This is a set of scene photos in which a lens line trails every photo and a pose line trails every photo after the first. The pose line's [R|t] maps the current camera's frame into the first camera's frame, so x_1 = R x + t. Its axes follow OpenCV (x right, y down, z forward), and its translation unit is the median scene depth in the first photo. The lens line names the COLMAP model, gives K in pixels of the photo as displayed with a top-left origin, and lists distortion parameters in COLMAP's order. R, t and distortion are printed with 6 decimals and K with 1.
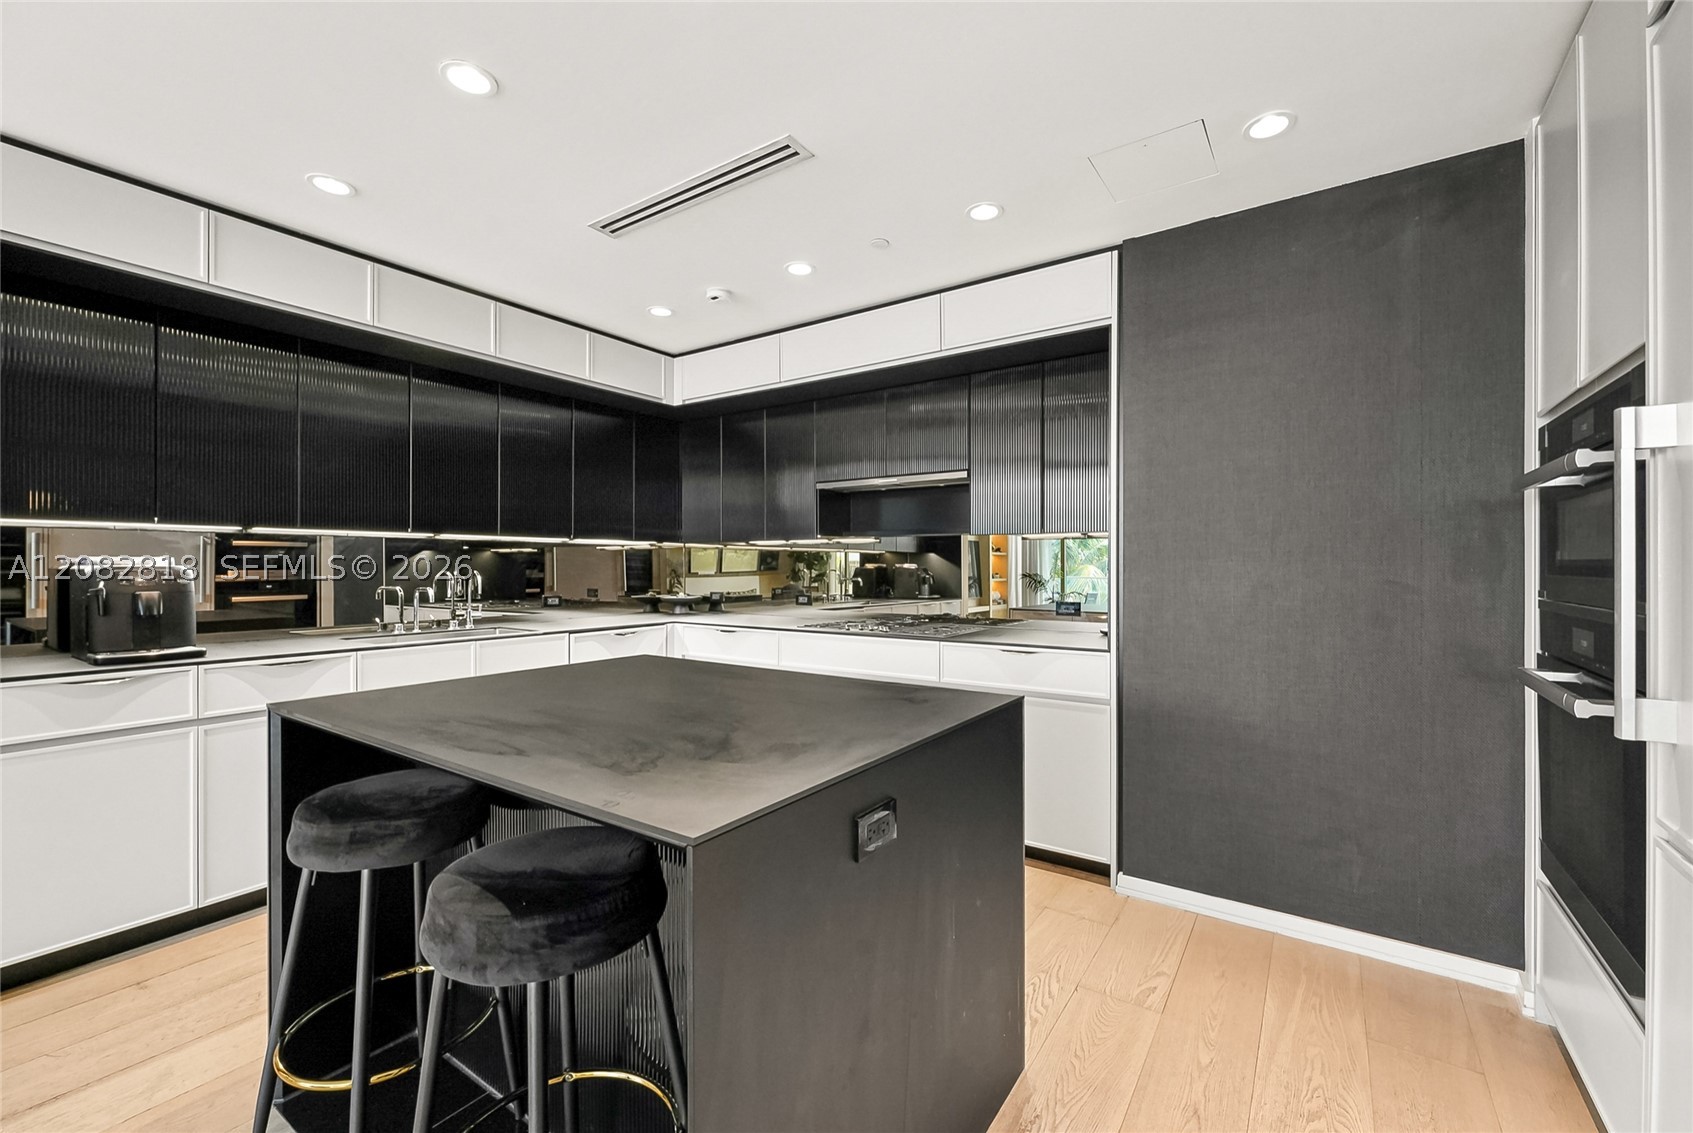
lens RADIAL K [[698.2, 0, 846.1], [0, 698.2, 565.3], [0, 0, 1]] dist [-0.022471, 0.001787]
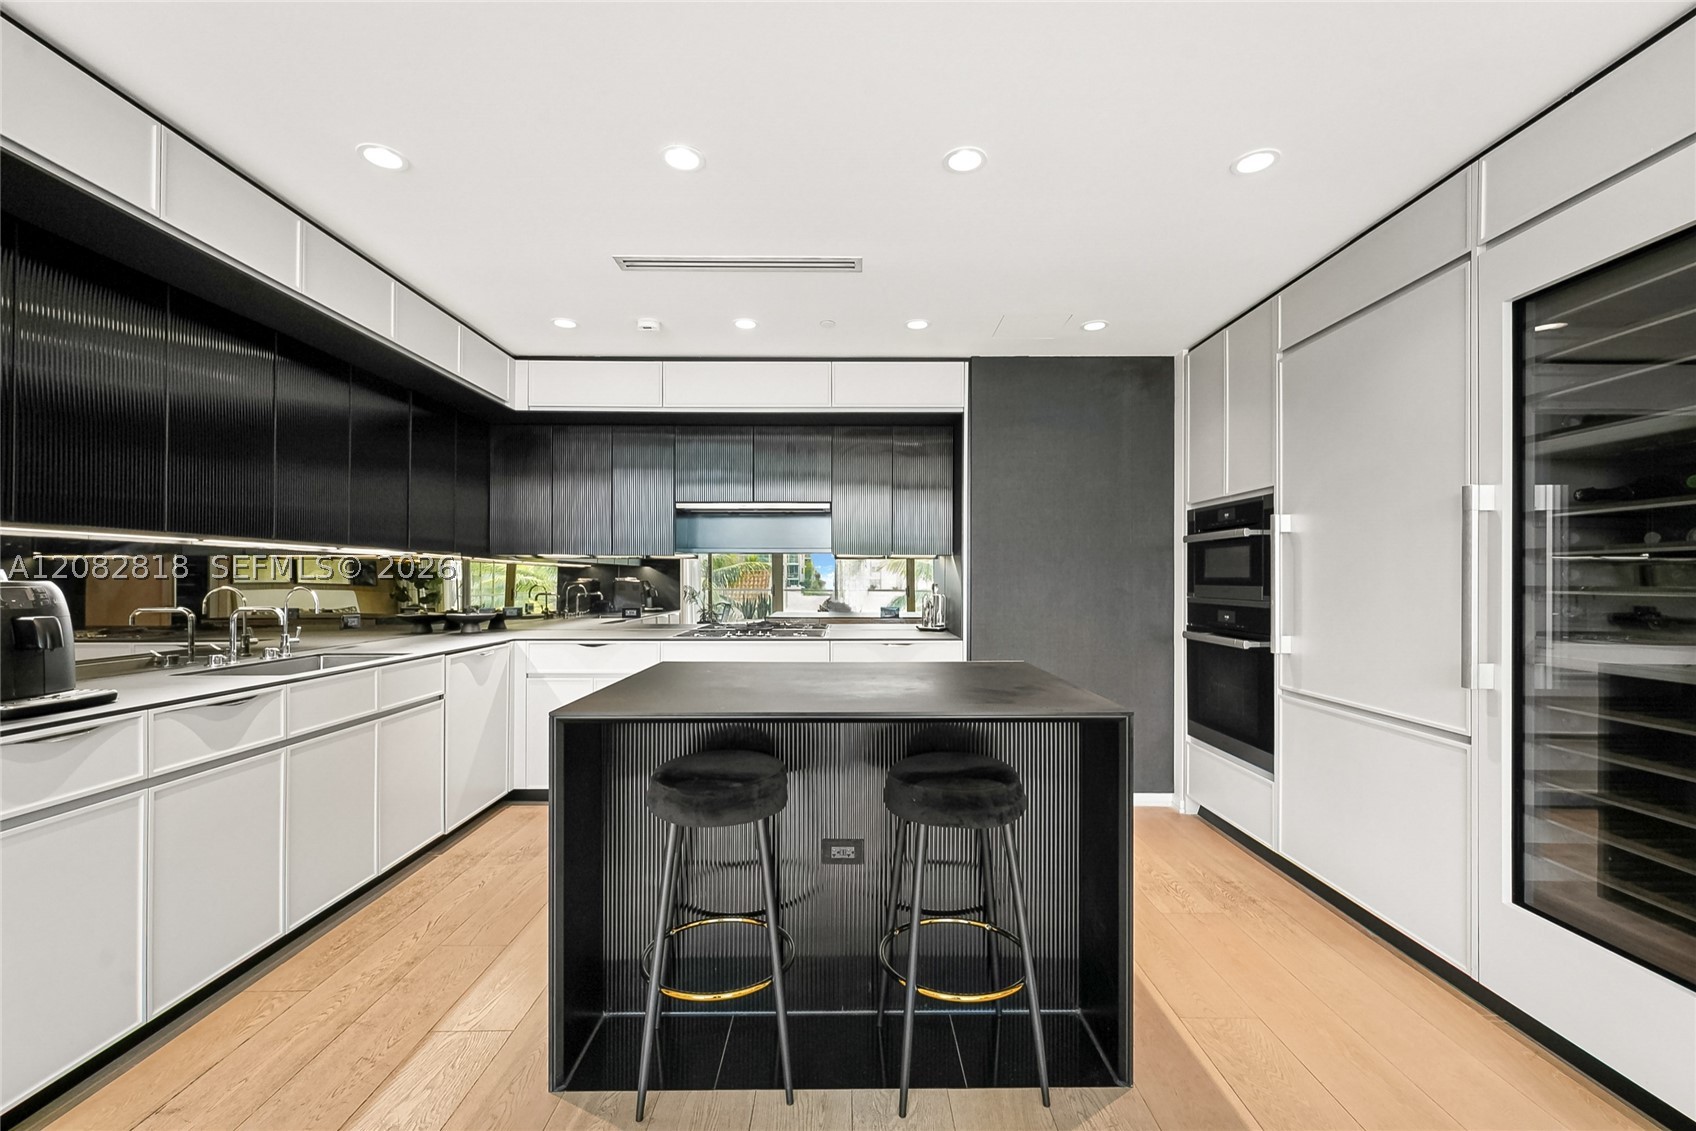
lens RADIAL K [[699.4, 0, 878.2], [0, 699.4, 580.4], [0, 0, 1]] dist [-0.022471, 0.001787]
pose [[0.817870, -0.000327, 0.575402, -0.599328], [-0.001415, 0.999996, 0.002580, -0.001953], [-0.575401, -0.002924, 0.817866, -0.085306]]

- **Work to be completed**: Transcribe the data completely. No pictures should appear in the transcription.

- **Written solution**:
This is a set of scene photos in which a lens line trails every photo and a pose line trails every photo after the first. The pose line's [R|t] maps the current camera's frame into the first camera's frame, so x_1 = R x + t. Its axes follow OpenCV (x right, y down, z forward), and its translation unit is the median scene depth in the first photo. The lens line names the COLMAP model, gives K in pixels of the photo as displayed with a top-left origin, and lists distortion parameters in COLMAP's order. R, t and distortion are printed with 6 decimals and K with 1.
lens RADIAL K [[698.2, 0, 846.1], [0, 698.2, 565.3], [0, 0, 1]] dist [-0.022471, 0.001787]
lens RADIAL K [[699.4, 0, 878.2], [0, 699.4, 580.4], [0, 0, 1]] dist [-0.022471, 0.001787]
pose [[0.817870, -0.000327, 0.575402, -0.599328], [-0.001415, 0.999996, 0.002580, -0.001953], [-0.575401, -0.002924, 0.817866, -0.085306]]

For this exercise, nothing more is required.